B29About Butler
The Village of Butler truly owes its very existence to the railroad. It all began in the Fall of 1909 when representatives from the Milwaukee, Sparta and North Western Railway, a division of the Chicago & North Western Railway (now owned by Union Pacific), visited farmers on the east side of 124th Street and offered to buy their farmland to establish railroad yards as an adjunct to an outer belt line around the City of Milwaukee to relieve freight congestion in the downtown railroad yards.

One of the more significant property acquisitions for the construction of the “New Butler” railroad yards was the $18,000.00 purchase of the George and Jennie Clarke farm. The Clarke’s reserved the right to move their house off the land prior to the start of construction in the spring of 1910. The house was moved across the fields on rollers to its present site on the family’s ancestral farm at what is now 128th Street and Hampton Avenue in the center of Butler. Today the Clarke house is a public museum dedicated to the settlement of the Village and its connection to the Chicago & North Western Railroad.

At that time the construction of the “New Butler” railroad yards represented one of the most extensive and costly railway projects in the Midwest. The railroad yards contained twenty-one tracks and accommodated 1,525 cars at one time. North of the yards was one of the largest railway roundhouses in the west. It contained fifty-eight stalls, an oil warehouse, machine shop, powerhouse, general storehouse and coal chute. The coal chute held 600 tons of coal and was capable of supplying four engines at one time. A dormitory and clubhouse, locally known as “The Beanery”, was located just west of the yards.

In 1911 the settlement of “New Butler” was established in Waukesha County, Wisconsin. The small community was settled mostly by railroad workers and their families and was incorporated as a village on May 5, 1913 with a population of 200. The small village grew steadily as the original developers and real estate speculators bought acres of additional land for future development based on the activity generated by the nearby railroad yards.

In the summer of 1913, Railroad passenger service was introduced creating a new mode of transportation for village residents. The “Shop Train”, as it was nicknamed, served as the main connection to the retail shopping district in downtown Milwaukee.
The “New” was dropped from the village’s name in 1926, and the Village of Butler continued to thrive as an incubator for business and industry due to its proximity to the railroad yards. To this day we continue to celebrate and promote our village’s history as a “railroad town” in many ways such as our official municipal logo and the operation of the Clarke House Historical Museum. Moreover, in 2013, the fully restored Chicago and Northwestern caboose #11207 opened to the public as an interactive historical display of the Village’s “railroad town” roots.
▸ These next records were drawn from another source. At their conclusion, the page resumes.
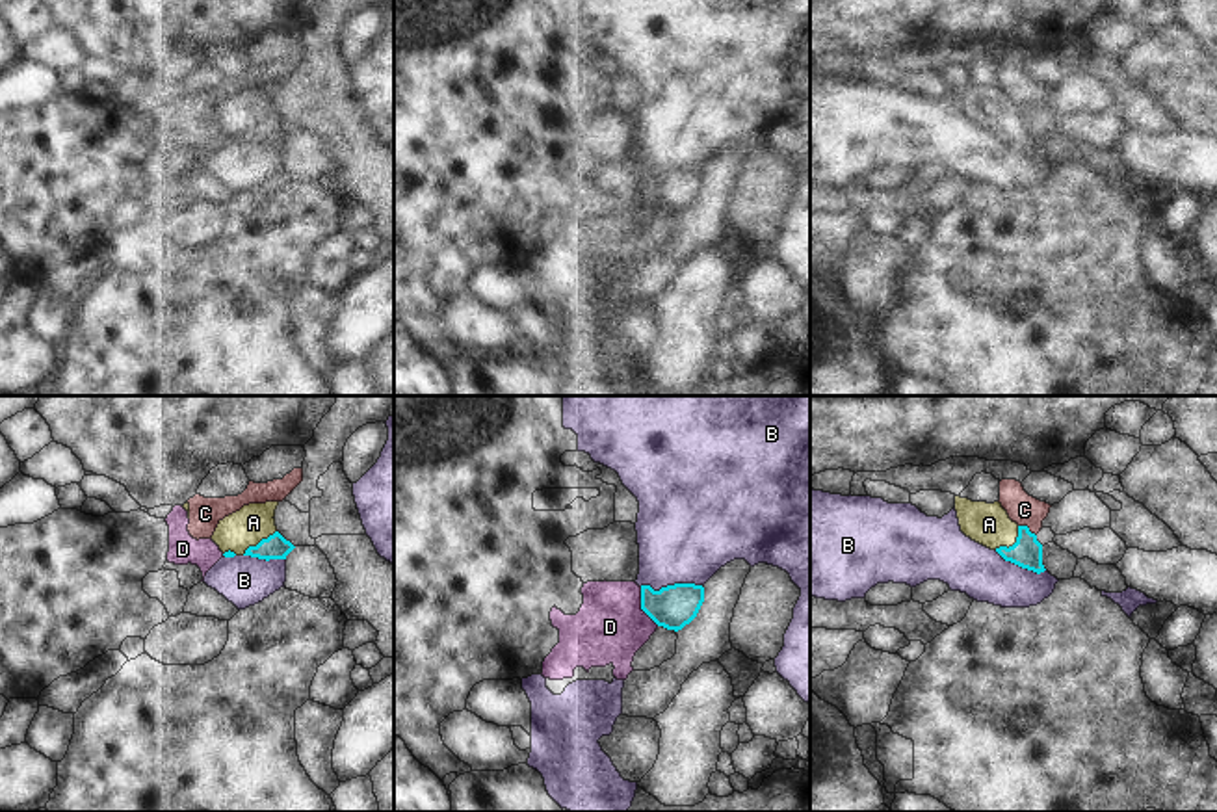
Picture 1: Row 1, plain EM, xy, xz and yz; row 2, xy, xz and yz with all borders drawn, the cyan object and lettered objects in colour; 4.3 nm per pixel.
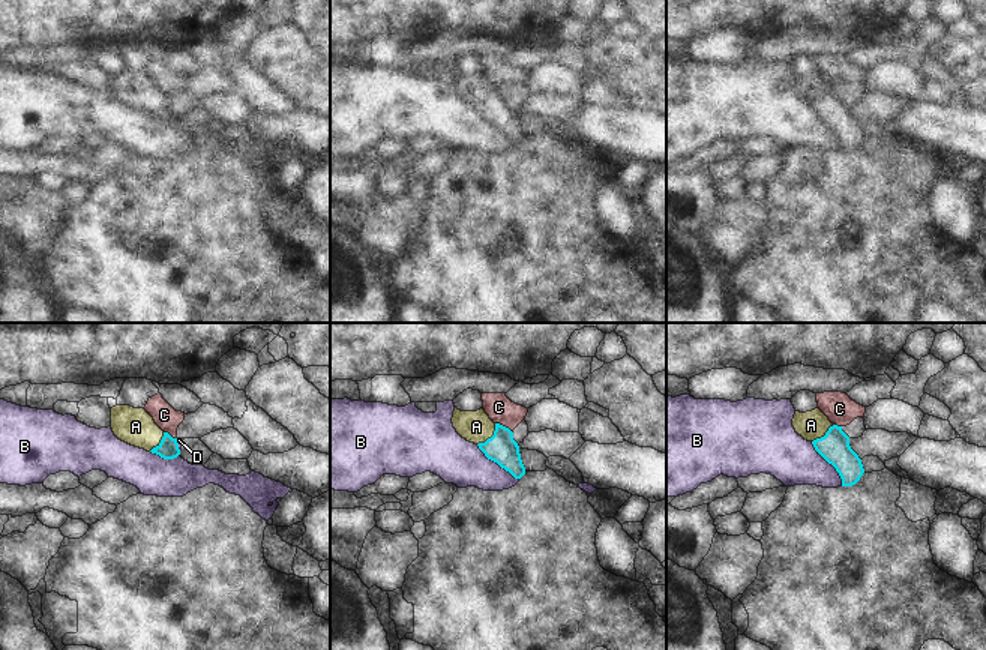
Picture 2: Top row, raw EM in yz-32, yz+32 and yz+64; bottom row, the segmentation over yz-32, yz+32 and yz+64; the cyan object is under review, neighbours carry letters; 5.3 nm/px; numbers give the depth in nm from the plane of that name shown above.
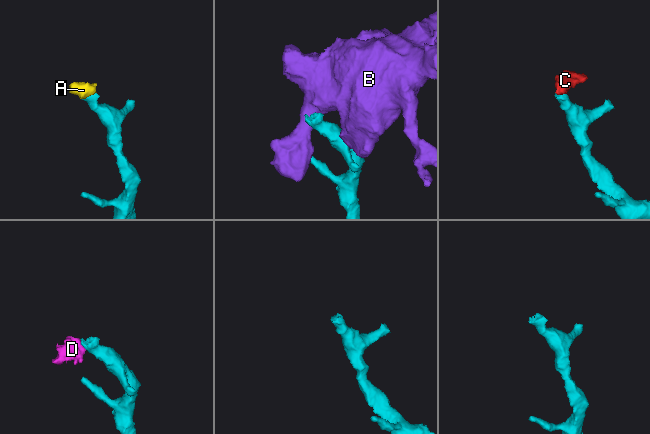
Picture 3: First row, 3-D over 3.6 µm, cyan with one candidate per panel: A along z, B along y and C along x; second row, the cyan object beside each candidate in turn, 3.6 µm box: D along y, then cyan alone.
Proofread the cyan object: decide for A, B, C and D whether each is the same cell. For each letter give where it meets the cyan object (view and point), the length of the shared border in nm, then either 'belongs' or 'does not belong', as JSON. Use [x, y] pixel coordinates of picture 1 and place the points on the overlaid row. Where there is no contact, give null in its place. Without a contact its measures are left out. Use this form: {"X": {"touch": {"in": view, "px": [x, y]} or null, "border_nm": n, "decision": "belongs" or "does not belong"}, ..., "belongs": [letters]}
{"A": {"touch": {"in": "yz", "px": [1013, 545]}, "border_nm": 150, "decision": "belongs"}, "B": {"touch": {"in": "xz", "px": [669, 586]}, "border_nm": 280, "decision": "does not belong"}, "C": {"touch": {"in": "yz", "px": [1028, 528]}, "border_nm": 90, "decision": "does not belong"}, "D": {"touch": {"in": "xz", "px": [641, 606]}, "border_nm": 190, "decision": "does not belong"}, "belongs": ["A"]}

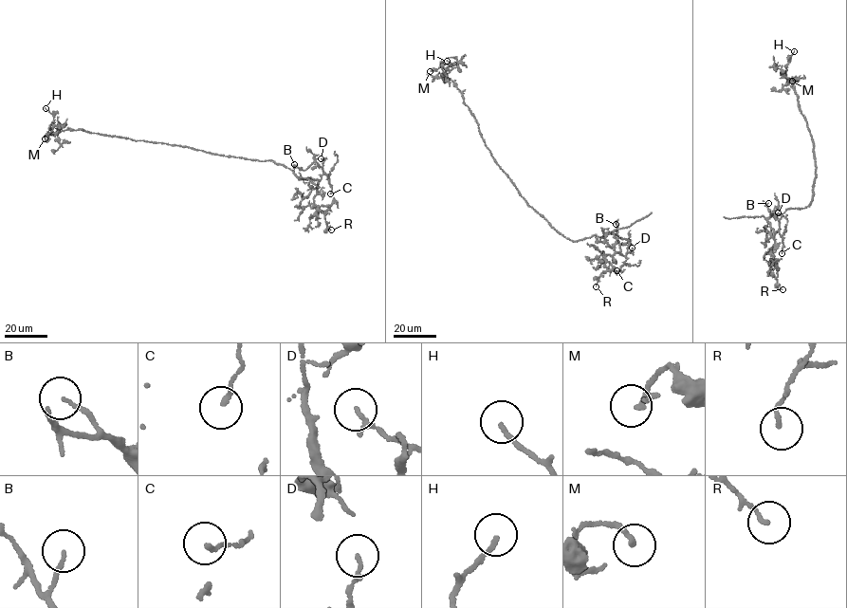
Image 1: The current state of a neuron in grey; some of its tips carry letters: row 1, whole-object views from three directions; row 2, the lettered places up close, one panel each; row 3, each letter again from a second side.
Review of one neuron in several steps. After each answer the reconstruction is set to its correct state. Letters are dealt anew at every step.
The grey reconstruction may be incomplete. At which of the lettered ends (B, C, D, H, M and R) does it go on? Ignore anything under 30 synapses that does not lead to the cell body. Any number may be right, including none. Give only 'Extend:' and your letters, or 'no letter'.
Extend: no letter

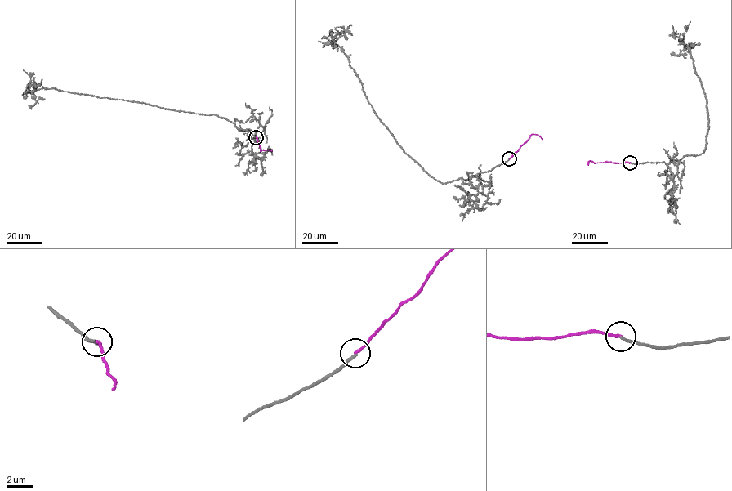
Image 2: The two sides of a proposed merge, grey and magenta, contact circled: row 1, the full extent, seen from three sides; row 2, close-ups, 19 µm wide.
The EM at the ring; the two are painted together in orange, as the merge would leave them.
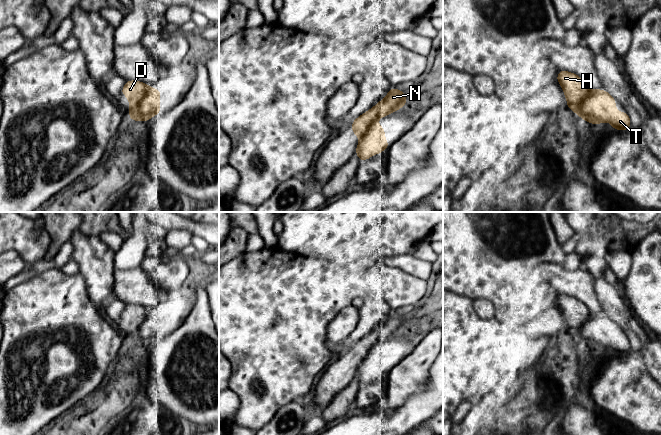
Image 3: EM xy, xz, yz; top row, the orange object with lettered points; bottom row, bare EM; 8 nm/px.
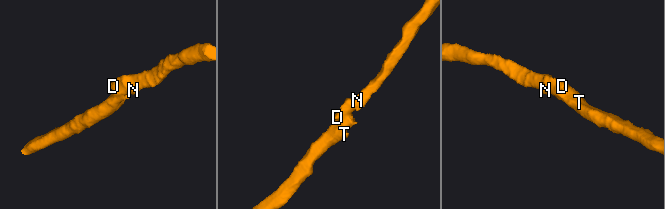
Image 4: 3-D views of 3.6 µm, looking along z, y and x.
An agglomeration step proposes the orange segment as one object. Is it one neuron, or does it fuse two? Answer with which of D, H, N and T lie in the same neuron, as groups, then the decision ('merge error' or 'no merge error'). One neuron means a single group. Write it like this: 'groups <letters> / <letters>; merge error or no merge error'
groups D H N / T; merge error

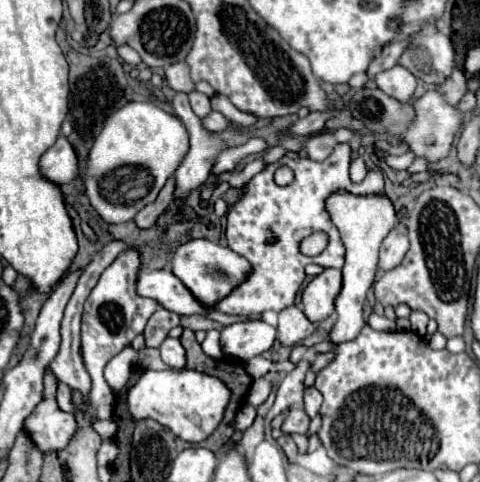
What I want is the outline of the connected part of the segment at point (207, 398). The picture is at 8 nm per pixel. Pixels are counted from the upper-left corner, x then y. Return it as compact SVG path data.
M188 369L144 371L140 379L128 389L128 409L136 421L154 419L188 443L200 443L218 427L228 399L230 391L220 379Z

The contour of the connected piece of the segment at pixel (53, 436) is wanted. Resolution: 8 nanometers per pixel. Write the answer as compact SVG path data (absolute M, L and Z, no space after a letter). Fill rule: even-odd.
M48 369L44 377L44 399L34 413L26 419L24 427L32 433L36 447L46 451L60 451L68 445L68 439L76 433L76 421L72 413L62 413L56 405L56 377Z

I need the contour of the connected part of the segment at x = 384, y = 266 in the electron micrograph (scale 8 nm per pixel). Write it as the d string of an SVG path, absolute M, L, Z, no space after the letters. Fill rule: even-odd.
M400 221L388 233L388 237L384 239L384 243L380 247L380 263L378 263L378 267L382 271L394 269L396 265L402 263L406 251L408 251L408 231L406 231L406 225Z

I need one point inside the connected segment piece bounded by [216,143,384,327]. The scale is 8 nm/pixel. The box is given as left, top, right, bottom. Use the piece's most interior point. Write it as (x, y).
(291, 213)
Today, residents of Butler enjoy a small town feel while maintaining close proximity to major interstates and downtown Milwaukee. Numerous community events such as, the Christmas Parade, Independence Day Parade, softball leagues, and National Night Out are held annually. Home to both significant industrial and retail businesses such as Cargill, Western States Envelope, and Molded Rubber and Plastic, Butler balances commercial and residential interests. Butler’s mix of residential and commercial properties offers residents old and new, and a good place to start and a great place to stay.